[time-nuts] Line Frequency
M. Simon
msimon6808 at yahoo.com
Sun Feb 9 23:11:48 UTC 2014
Hal,
The resistor H bridge with a capacitor in between sounds like a good idea. Yes - I'm starting with a wall wart. About 12 VAC. Maybe a couple of back to back diodes (zeners?) across the capacitor to make sure the voltage stays in the input range of the op amp/comparator. I like the LT1122 for speed. It is not too pricey. But there is always the ubiquitous LM111 family. I do get the ECL biasing trick you pointed out.
Chris,
Experimenting
is good. Except that to do a valid test I'd have to run the experiments
in parallel. I'm not just using this for triac triggering. I want to
take measurements in real time. i.e. a PC running an FFT will not get me
what I want.
I may ultimately have to create a test set that generates 60.000 Hz and injects a noise signal ( +/- .1V pulses at 100 KHz say) that can be turned off. The 60 Hz need not be extremely accurate. Just stable.

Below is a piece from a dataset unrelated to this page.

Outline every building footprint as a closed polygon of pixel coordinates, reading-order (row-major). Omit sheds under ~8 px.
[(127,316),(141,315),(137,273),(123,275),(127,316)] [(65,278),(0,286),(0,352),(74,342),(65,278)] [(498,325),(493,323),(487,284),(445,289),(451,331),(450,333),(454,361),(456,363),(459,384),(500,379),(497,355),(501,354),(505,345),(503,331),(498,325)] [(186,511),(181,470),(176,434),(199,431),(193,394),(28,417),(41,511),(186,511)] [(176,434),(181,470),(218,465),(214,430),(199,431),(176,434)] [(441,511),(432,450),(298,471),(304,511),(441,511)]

My counter does time triggering so I can do averaging if necessary without the counter swallowing pulses.
Simon
Engineering is the art of making what you want from what you can get at a profit.

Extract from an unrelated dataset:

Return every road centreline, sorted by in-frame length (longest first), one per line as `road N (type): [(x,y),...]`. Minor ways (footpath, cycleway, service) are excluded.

On Sunday, February 9, 2014 8:38 PM, Hal Murray <hmurray at megapathdsl.net> wrote:
>msimon6808 at yahoo.com said:
>> Does any one have a circuit (tested - operational) for monitoring line
>> frequency? I'd like something that checks zero crossing so that it is
>> relatively insensitive to line voltage variations.
>
>I'm assuming you are starting with an AC wall wart and 2 resistors to divide
>the voltage down to something within range.
>
>The easy to understand way is to use 2 more resistors to bias your input pin
>at the switching threshold and a cap to connect the middle of both pairs.

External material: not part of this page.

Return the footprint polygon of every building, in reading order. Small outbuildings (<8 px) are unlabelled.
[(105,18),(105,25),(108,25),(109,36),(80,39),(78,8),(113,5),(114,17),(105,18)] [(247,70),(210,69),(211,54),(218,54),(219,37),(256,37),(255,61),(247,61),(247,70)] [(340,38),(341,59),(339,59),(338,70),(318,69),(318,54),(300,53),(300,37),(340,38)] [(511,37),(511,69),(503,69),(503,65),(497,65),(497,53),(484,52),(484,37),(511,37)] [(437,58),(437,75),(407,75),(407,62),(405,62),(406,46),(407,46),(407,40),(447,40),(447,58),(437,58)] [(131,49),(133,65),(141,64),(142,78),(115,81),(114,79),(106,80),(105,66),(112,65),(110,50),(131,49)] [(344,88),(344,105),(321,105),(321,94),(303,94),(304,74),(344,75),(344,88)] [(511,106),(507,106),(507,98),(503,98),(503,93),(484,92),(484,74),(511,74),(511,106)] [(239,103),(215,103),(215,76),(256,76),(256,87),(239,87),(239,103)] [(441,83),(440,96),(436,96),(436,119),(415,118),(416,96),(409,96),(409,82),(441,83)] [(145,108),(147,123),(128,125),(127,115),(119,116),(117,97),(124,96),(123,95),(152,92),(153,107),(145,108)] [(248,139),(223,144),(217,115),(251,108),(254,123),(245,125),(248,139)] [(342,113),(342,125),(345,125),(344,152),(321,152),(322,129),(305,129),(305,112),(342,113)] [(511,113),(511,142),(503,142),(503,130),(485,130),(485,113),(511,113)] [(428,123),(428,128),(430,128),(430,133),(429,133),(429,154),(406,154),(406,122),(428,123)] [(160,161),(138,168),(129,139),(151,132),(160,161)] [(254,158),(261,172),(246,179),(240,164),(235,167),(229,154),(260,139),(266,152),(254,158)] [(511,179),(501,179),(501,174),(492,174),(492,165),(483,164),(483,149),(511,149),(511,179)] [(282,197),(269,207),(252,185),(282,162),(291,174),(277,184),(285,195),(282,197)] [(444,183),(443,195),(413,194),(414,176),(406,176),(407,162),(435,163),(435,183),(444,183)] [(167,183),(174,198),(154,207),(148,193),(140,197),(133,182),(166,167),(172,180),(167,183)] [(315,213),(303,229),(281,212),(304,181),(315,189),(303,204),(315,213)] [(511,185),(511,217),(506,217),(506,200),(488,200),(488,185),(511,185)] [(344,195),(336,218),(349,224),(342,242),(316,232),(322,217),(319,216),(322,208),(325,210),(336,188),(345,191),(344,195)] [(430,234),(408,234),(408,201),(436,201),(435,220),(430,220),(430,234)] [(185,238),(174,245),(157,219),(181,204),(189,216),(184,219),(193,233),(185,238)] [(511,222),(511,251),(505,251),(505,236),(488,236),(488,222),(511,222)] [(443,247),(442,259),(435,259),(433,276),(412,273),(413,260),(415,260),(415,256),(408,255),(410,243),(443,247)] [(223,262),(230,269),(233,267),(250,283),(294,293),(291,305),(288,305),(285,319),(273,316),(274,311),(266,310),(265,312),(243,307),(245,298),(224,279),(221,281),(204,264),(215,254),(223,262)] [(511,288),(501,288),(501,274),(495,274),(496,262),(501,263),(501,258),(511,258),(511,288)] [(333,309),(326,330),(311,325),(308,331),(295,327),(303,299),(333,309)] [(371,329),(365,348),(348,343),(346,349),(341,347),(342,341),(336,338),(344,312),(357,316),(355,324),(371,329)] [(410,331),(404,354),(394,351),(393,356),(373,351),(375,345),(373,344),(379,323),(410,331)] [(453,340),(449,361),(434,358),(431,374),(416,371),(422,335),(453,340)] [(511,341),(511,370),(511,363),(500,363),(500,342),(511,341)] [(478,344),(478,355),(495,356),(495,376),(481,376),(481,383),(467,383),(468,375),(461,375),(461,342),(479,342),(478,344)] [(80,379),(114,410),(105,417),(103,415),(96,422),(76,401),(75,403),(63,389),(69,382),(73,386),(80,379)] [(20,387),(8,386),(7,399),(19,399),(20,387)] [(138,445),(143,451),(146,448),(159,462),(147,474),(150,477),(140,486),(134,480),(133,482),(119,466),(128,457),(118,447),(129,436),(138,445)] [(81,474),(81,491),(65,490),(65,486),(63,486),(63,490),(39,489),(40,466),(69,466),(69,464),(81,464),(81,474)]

>The circuit would look like a H with 4 resistors on the vertical bars of the
>H and a cap on the horizontal bar. Top left of H connected to AC in, top
>right to +V, bottom left and bottom right to ground, and center right to
>input pin.
>
>You can do it with 3 resistors. Replace the lower of the 2 resistor setup
>with a pair, one to ground and the other to +V. Adjust the size of those
>resistors so the parallel resistance is the same as the one you are replacing
>and the middle voltage is the switching point. Mumble. There is a word for
>this that I can't remember. It's used for things like terminating ECL input
>signals.
>
>If you are going in to a RS-232 port, you can probably get a useful +V from
>one of the modem control signals. I forget the polarity. You may have to
>hack your software to set it to the right polarity.
>
>
>--
>These are my opinions. I hate spam.